Spiritual dimensions

Before meeting with the lay group of men and teens, Kleponis led a four-hour session for local clergy who report that they increasingly address the spiritual dimensions of parishioners dealing with pornography. He led them through a presentation of how porn addiction works and how it can be addressed.

April as Child Abuse Prevention Month.

Photographer: FILE PHOTO

April as Child Abuse Prevention Month.

The title of both seminars was “Fighting Porn in our Culture and Winning.”

“In our work as priests, especially in the sacrament of penance, we meet good Catholic men whose consciences are rightly disturbed by their use of pornography, given its ready availability on the Internet,” said Msgr. Michael Souckar, pastor of St. Andrew in Coral Springs, who saw Kleponis’ presentation to local seminarians and was instrumental in organizing the March 7 event. “As ministers of Christ's mercy in the confessional, we priests want to be able to give good counsel to the penitent so that he can, aided by the grace of the sacrament, free himself from the misuse of his human sexuality with pornography.”

Msgr. Souckar added that Kleponis’ Integrity Restored website offers helpful resources for priests and lay people “to foster a healthy and holy sexuality.”

Father Miguel Gomez, vicar forane of the Northwest Broward Deanery region and pastor of San Isidro Parish in Pompano Beach, came to the presentation with a group of young adults from his parish. He also helped organize the event and hosted Kleponis.

“At many of the deanery meetings my brother priests talk about the challenge they face in people confessing this sin and so we decided to see if (the speaker) could come and help give us some enlightenment and ideas as to how we can help people face this problem,” Father Gomez said.

Twenty-six local priests attended the clergy session.

“The value of this is the instructional aspect of this presentation and the hope for those struggling with this problem because there is help,” Father Gomez said. “We don’t have to be enslaved to an addiction which is manageable and can be recovered from.”

FACTS ON PORNOGRAPHY

Here are some relevant statistics on pornography given by expert and therapist Peter Kleponis:

• Every 39 minutes, a new pornographic video is being produced in the United States, and increasingly these are amateur videos.

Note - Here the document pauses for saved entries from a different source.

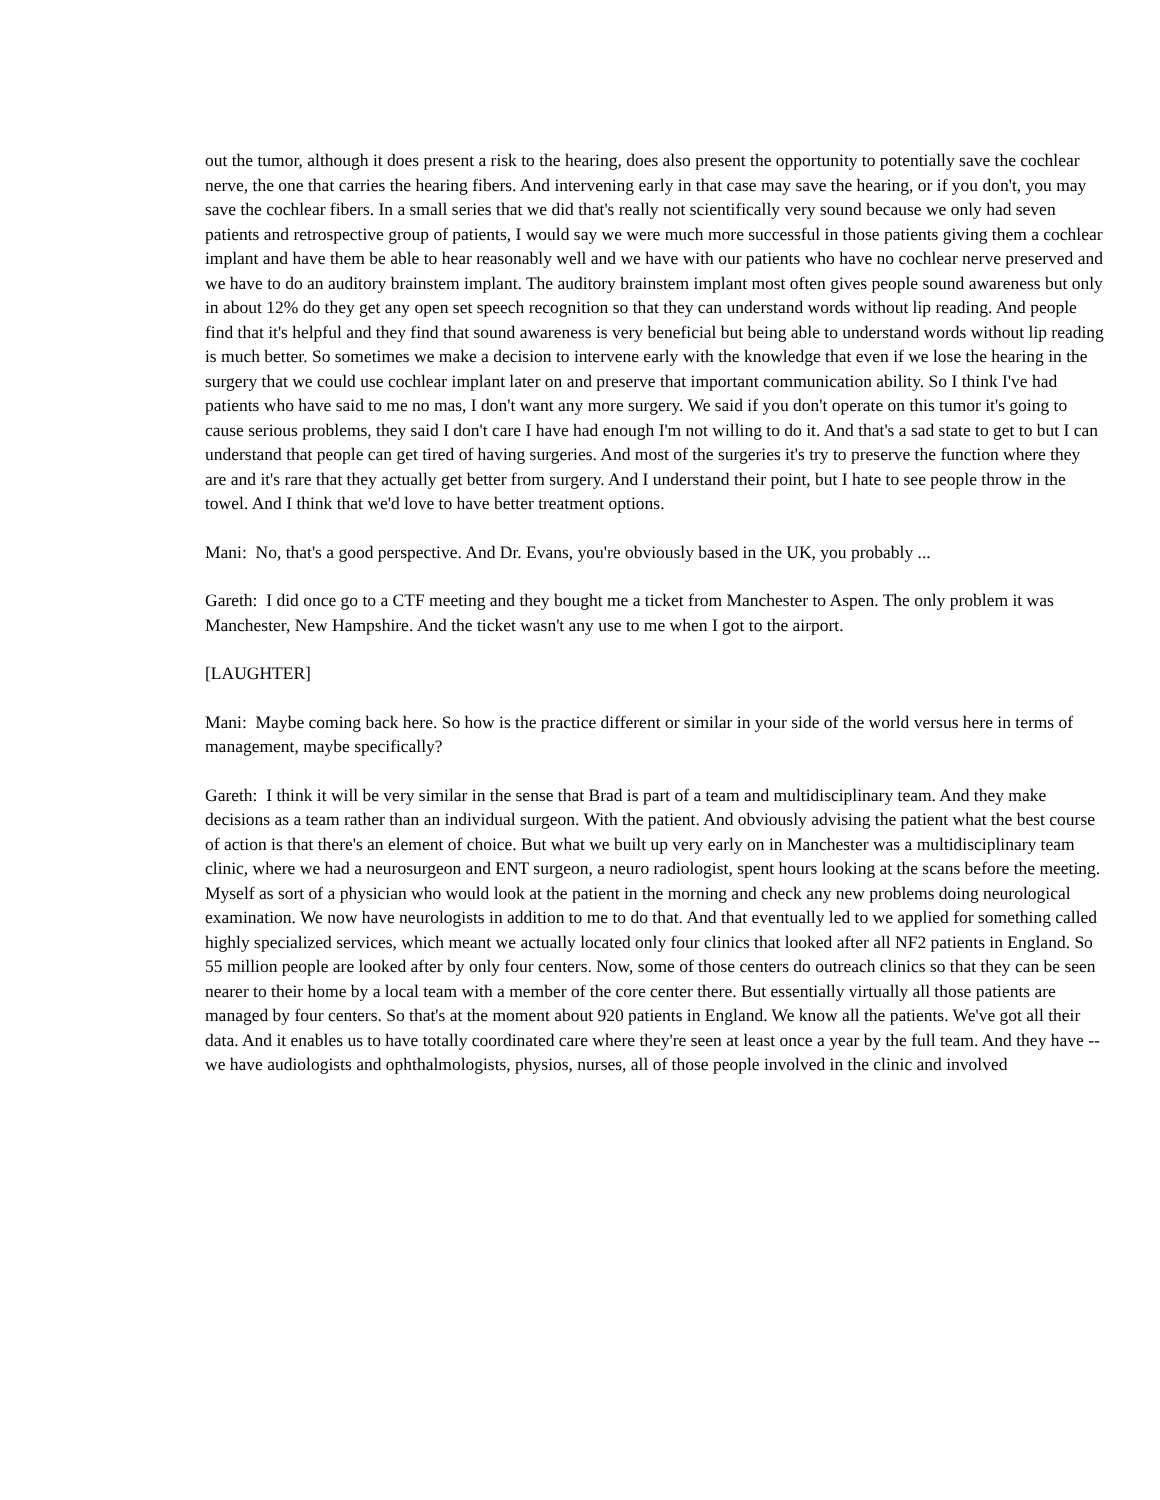out the tumor, although it does present a risk to the hearing, does also present the opportunity to potentially save the cochlear nerve, the one that carries the hearing fibers. And intervening early in that case may save the hearing, or if you don't, you may save the cochlear fibers. In a small series that we did that's really not scientifically very sound because we only had seven patients and retrospective group of patients, I would say we were much more successful in those patients giving them a cochlear implant and have them be able to hear reasonably well and we have with our patients who have no cochlear nerve preserved and we have to do an auditory brainstem implant. The auditory brainstem implant most often gives people sound awareness but only in about 12% do they get any open set speech recognition so that they can understand words without lip reading. And people find that it's helpful and they find that sound awareness is very beneficial but being able to understand words without lip reading is much better. So sometimes we make a decision to intervene early with the knowledge that even if we lose the hearing in the surgery that we could use cochlear implant later on and preserve that important communication ability. So I think I've had patients who have said to me no mas, I don't want any more surgery. We said if you don't operate on this tumor it's going to cause serious problems, they said I don't care I have had enough I'm not willing to do it. And that's a sad state to get to but I can understand that people can get tired of having surgeries. And most of the surgeries it's try to preserve the function where they are and it's rare that they actually get better from surgery. And I understand their point, but I hate to see people throw in the towel. And I think that we'd love to have better treatment options.
Mani: No, that's a good perspective. And Dr. Evans, you're obviously based in the UK, you probably ...
Gareth: I did once go to a CTF meeting and they bought me a ticket from Manchester to Aspen. The only problem it was Manchester, New Hampshire. And the ticket wasn't any use to me when I got to the airport.
[LAUGHTER]
Mani: Maybe coming back here. So how is the practice different or similar in your side of the world versus here in terms of management, maybe specifically?
Gareth: I think it will be very similar in the sense that Brad is part of a team and multidisciplinary team. And they make decisions as a team rather than an individual surgeon. With the patient. And obviously advising the patient what the best course of action is that there's an element of choice. But what we built up very early on in Manchester was a multidisciplinary team clinic, where we had a neurosurgeon and ENT surgeon, a neuro radiologist, spent hours looking at the scans before the meeting. Myself as sort of a physician who would look at the patient in the morning and check any new problems doing neurological examination. We now have neurologists in addition to me to do that. And that eventually led to we applied for something called highly specialized services, which meant we actually located only four clinics that looked after all NF2 patients in England. So 55 million people are looked after by only four centers. Now, some of those centers do outreach clinics so that they can be seen nearer to their home by a local team with a member of the core center there. But essentially virtually all those patients are managed by four centers. So that's at the moment about 920 patients in England. We know all the patients. We've got all their data. And it enables us to have totally coordinated care where they're seen at least once a year by the full team. And they have -- we have audiologists and ophthalmologists, physios, nurses, all of those people involved in the clinic and involved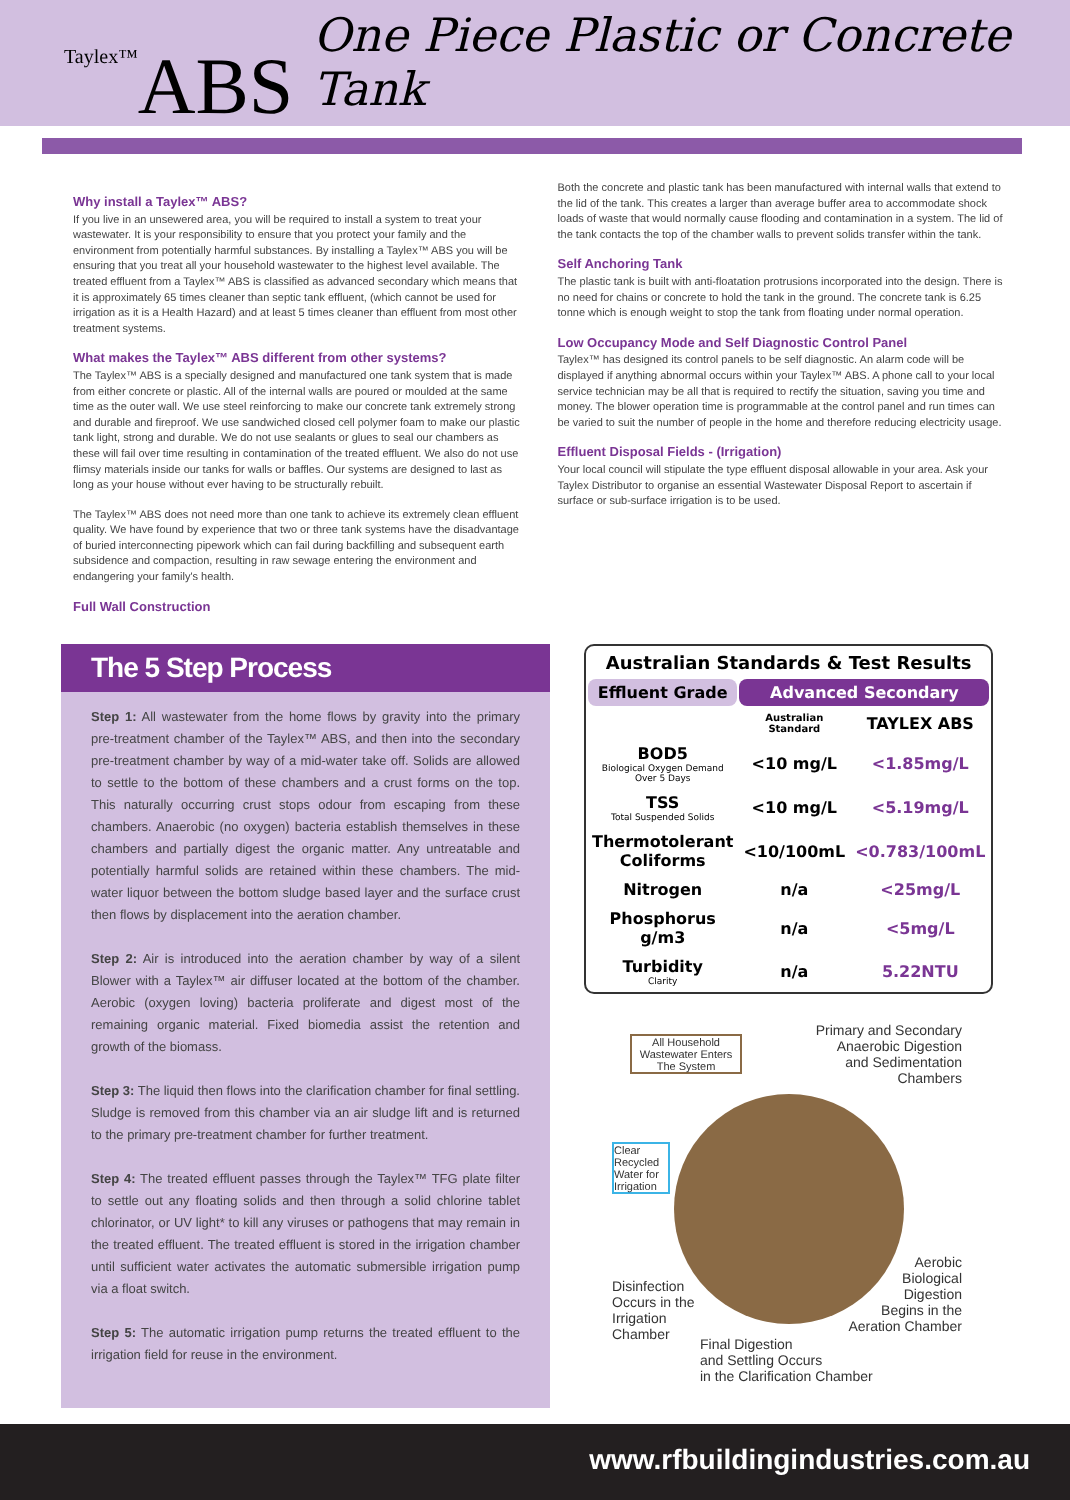Taylex™ABS
One Piece Plastic or Concrete Tank
Why install a Taylex™ ABS?
If you live in an unsewered area, you will be required to install a system to treat your wastewater. It is your responsibility to ensure that you protect your family and the environment from potentially harmful substances. By installing a Taylex™ ABS you will be ensuring that you treat all your household wastewater to the highest level available. The treated effluent from a Taylex™ ABS is classified as advanced secondary which means that it is approximately 65 times cleaner than septic tank effluent, (which cannot be used for irrigation as it is a Health Hazard) and at least 5 times cleaner than effluent from most other treatment systems.
What makes the Taylex™ ABS different from other systems?
The Taylex™ ABS is a specially designed and manufactured one tank system that is made from either concrete or plastic. All of the internal walls are poured or moulded at the same time as the outer wall. We use steel reinforcing to make our concrete tank extremely strong and durable and fireproof. We use sandwiched closed cell polymer foam to make our plastic tank light, strong and durable. We do not use sealants or glues to seal our chambers as these will fail over time resulting in contamination of the treated effluent. We also do not use flimsy materials inside our tanks for walls or baffles. Our systems are designed to last as long as your house without ever having to be structurally rebuilt.
The Taylex™ ABS does not need more than one tank to achieve its extremely clean effluent quality. We have found by experience that two or three tank systems have the disadvantage of buried interconnecting pipework which can fail during backfilling and subsequent earth subsidence and compaction, resulting in raw sewage entering the environment and endangering your family's health.
Full Wall Construction
Both the concrete and plastic tank has been manufactured with internal walls that extend to the lid of the tank. This creates a larger than average buffer area to accommodate shock loads of waste that would normally cause flooding and contamination in a system. The lid of the tank contacts the top of the chamber walls to prevent solids transfer within the tank.
Self Anchoring Tank
The plastic tank is built with anti-floatation protrusions incorporated into the design. There is no need for chains or concrete to hold the tank in the ground. The concrete tank is 6.25 tonne which is enough weight to stop the tank from floating under normal operation.
Low Occupancy Mode and Self Diagnostic Control Panel
Taylex™ has designed its control panels to be self diagnostic. An alarm code will be displayed if anything abnormal occurs within your Taylex™ ABS. A phone call to your local service technician may be all that is required to rectify the situation, saving you time and money. The blower operation time is programmable at the control panel and run times can be varied to suit the number of people in the home and therefore reducing electricity usage.
Effluent Disposal Fields - (Irrigation)
Your local council will stipulate the type effluent disposal allowable in your area. Ask your Taylex Distributor to organise an essential Wastewater Disposal Report to ascertain if surface or sub-surface irrigation is to be used.
The 5 Step Process
Step 1: All wastewater from the home flows by gravity into the primary pre-treatment chamber of the Taylex™ ABS, and then into the secondary pre-treatment chamber by way of a mid-water take off. Solids are allowed to settle to the bottom of these chambers and a crust forms on the top. This naturally occurring crust stops odour from escaping from these chambers. Anaerobic (no oxygen) bacteria establish themselves in these chambers and partially digest the organic matter. Any untreatable and potentially harmful solids are retained within these chambers. The mid-water liquor between the bottom sludge based layer and the surface crust then flows by displacement into the aeration chamber.
Step 2: Air is introduced into the aeration chamber by way of a silent Blower with a Taylex™ air diffuser located at the bottom of the chamber. Aerobic (oxygen loving) bacteria proliferate and digest most of the remaining organic material. Fixed biomedia assist the retention and growth of the biomass.
Step 3: The liquid then flows into the clarification chamber for final settling. Sludge is removed from this chamber via an air sludge lift and is returned to the primary pre-treatment chamber for further treatment.
Step 4: The treated effluent passes through the Taylex™ TFG plate filter to settle out any floating solids and then through a solid chlorine tablet chlorinator, or UV light* to kill any viruses or pathogens that may remain in the treated effluent. The treated effluent is stored in the irrigation chamber until sufficient water activates the automatic submersible irrigation pump via a float switch.
Step 5: The automatic irrigation pump returns the treated effluent to the irrigation field for reuse in the environment.
| Australian Standards & Test Results | | |
| --- | --- | --- |
| Effluent Grade | Advanced Secondary | |
| | Australian Standard | TAYLEX ABS |
| BOD5 Biological Oxygen Demand Over 5 Days | <10 mg/L | <1.85mg/L |
| TSS Total Suspended Solids | <10 mg/L | <5.19mg/L |
| Thermotolerant Coliforms | <10/100mL | <0.783/100mL |
| Nitrogen | n/a | <25mg/L |
| Phosphorus g/m3 | n/a | <5mg/L |
| Turbidity Clarity | n/a | 5.22NTU |
All Household Wastewater Enters The System
Primary and Secondary
Anaerobic Digestion
and Sedimentation
Chambers
Clear Recycled Water for Irrigation
Aerobic
Biological
Digestion
Begins in the
Aeration Chamber
Disinfection
Occurs in the
Irrigation
Chamber
Final Digestion
and Settling Occurs
in the Clarification Chamber
www.rfbuildingindustries.com.au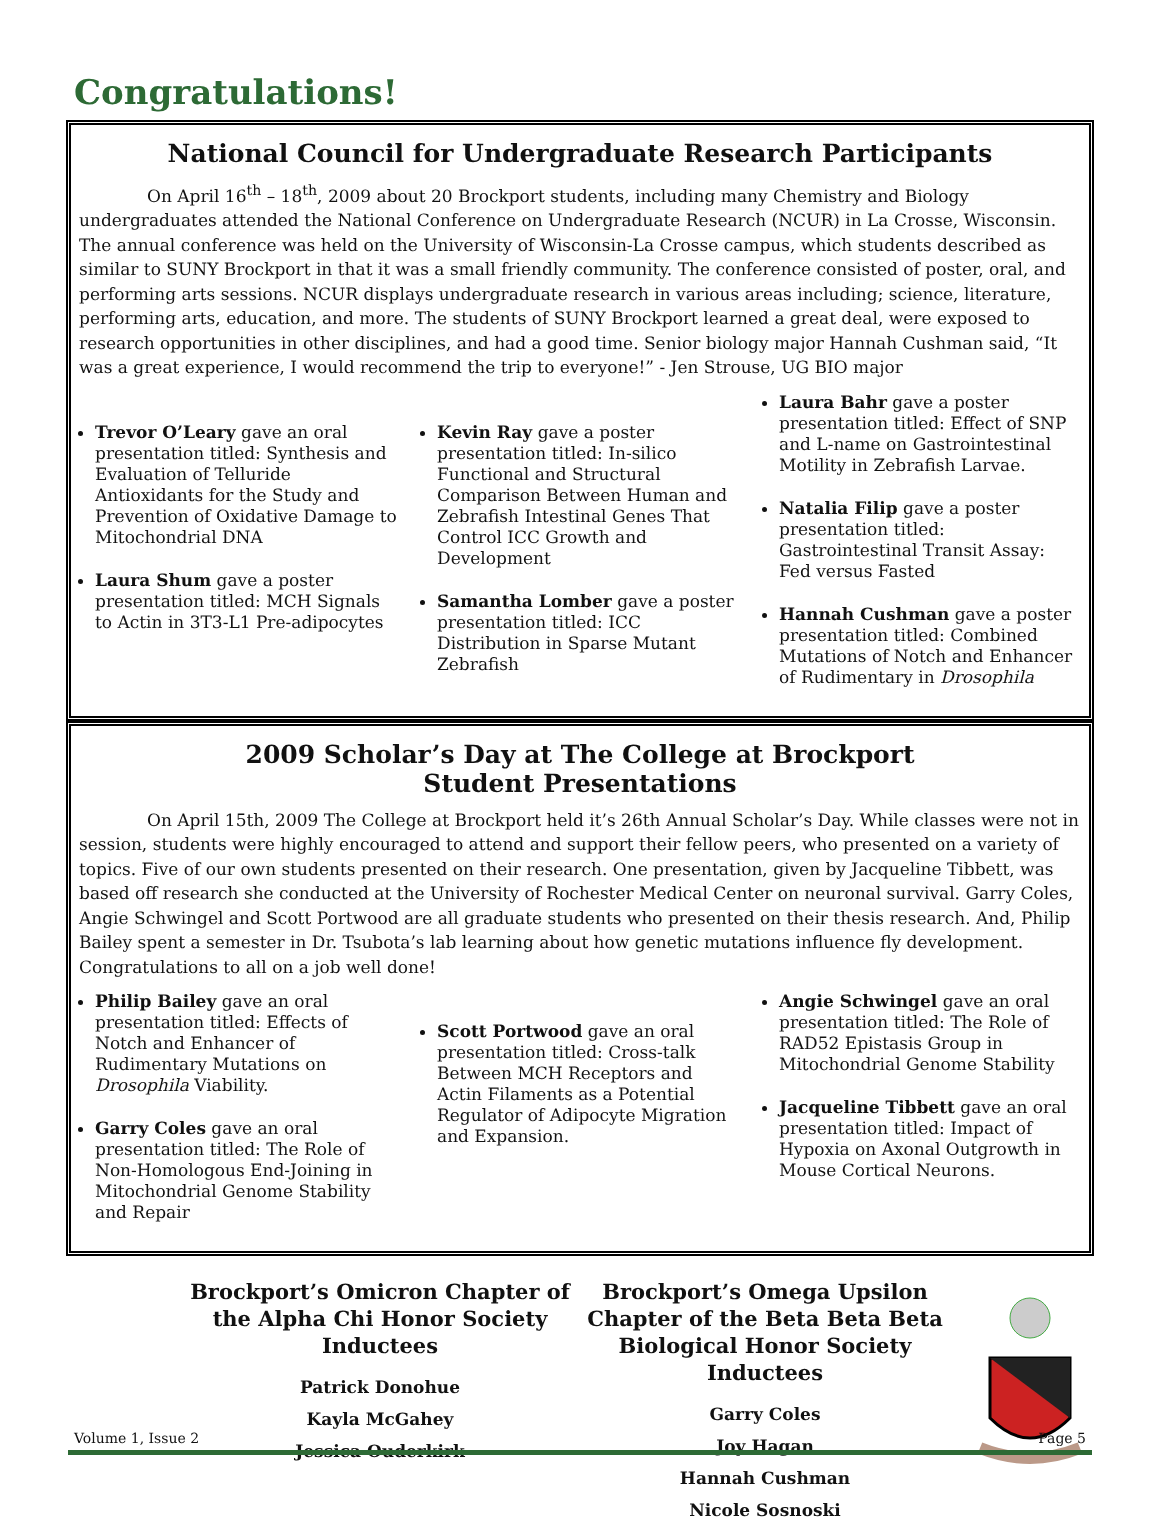Congratulations!
National Council for Undergraduate Research Participants
On April 16<sup>th</sup> – 18<sup>th</sup>, 2009 about 20 Brockport students, including many Chemistry and Biology undergraduates attended the National Conference on Undergraduate Research (NCUR) in La Crosse, Wisconsin. The annual conference was held on the University of Wisconsin-La Crosse campus, which students described as similar to SUNY Brockport in that it was a small friendly community. The conference consisted of poster, oral, and performing arts sessions. NCUR displays undergraduate research in various areas including; science, literature, performing arts, education, and more. The students of SUNY Brockport learned a great deal, were exposed to research opportunities in other disciplines, and had a good time. Senior biology major Hannah Cushman said, “It was a great experience, I would recommend the trip to everyone!” - Jen Strouse, UG BIO major
Trevor O’Leary gave an oral presentation titled: Synthesis and Evaluation of Telluride Antioxidants for the Study and Prevention of Oxidative Damage to Mitochondrial DNA
Laura Shum gave a poster presentation titled: MCH Signals to Actin in 3T3-L1 Pre-adipocytes
Kevin Ray gave a poster presentation titled: In-silico Functional and Structural Comparison Between Human and Zebrafish Intestinal Genes That Control ICC Growth and Development
Samantha Lomber gave a poster presentation titled: ICC Distribution in Sparse Mutant Zebrafish
Laura Bahr gave a poster presentation titled: Effect of SNP and L-name on Gastrointestinal Motility in Zebrafish Larvae.
Natalia Filip gave a poster presentation titled: Gastrointestinal Transit Assay: Fed versus Fasted
Hannah Cushman gave a poster presentation titled: Combined Mutations of Notch and Enhancer of Rudimentary in Drosophila
2009 Scholar’s Day at The College at Brockport
Student Presentations
On April 15th, 2009 The College at Brockport held it’s 26th Annual Scholar’s Day. While classes were not in session, students were highly encouraged to attend and support their fellow peers, who presented on a variety of topics. Five of our own students presented on their research. One presentation, given by Jacqueline Tibbett, was based off research she conducted at the University of Rochester Medical Center on neuronal survival. Garry Coles, Angie Schwingel and Scott Portwood are all graduate students who presented on their thesis research. And, Philip Bailey spent a semester in Dr. Tsubota’s lab learning about how genetic mutations influence fly development. Congratulations to all on a job well done!
Philip Bailey gave an oral presentation titled: Effects of Notch and Enhancer of Rudimentary Mutations on Drosophila Viability.
Garry Coles gave an oral presentation titled: The Role of Non-Homologous End-Joining in Mitochondrial Genome Stability and Repair
Scott Portwood gave an oral presentation titled: Cross-talk Between MCH Receptors and Actin Filaments as a Potential Regulator of Adipocyte Migration and Expansion.
Angie Schwingel gave an oral presentation titled: The Role of RAD52 Epistasis Group in Mitochondrial Genome Stability
Jacqueline Tibbett gave an oral presentation titled: Impact of Hypoxia on Axonal Outgrowth in Mouse Cortical Neurons.
Brockport’s Omicron Chapter of the Alpha Chi Honor Society Inductees
Patrick Donohue
Kayla McGahey
Jessica Ouderkirk
Brockport’s Omega Upsilon Chapter of the Beta Beta Beta Biological Honor Society Inductees
Garry Coles
Joy Hagan
Hannah Cushman
Nicole Sosnoski
Volume 1, Issue 2 Page 5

• The pornography industry earns over $97 billion worldwide every year

• $13 billion comes from the United States

• There are 4.2 million pornographic websites

• Christians who said pornography is a major problem in the home: 47 percent

• Men admitting to accessing pornography at work: 20 percent

• Breakdown of male/female visitors to pornographic websites: 71 percent male/28 percent female, with a steadily growing ratio of young female viewers.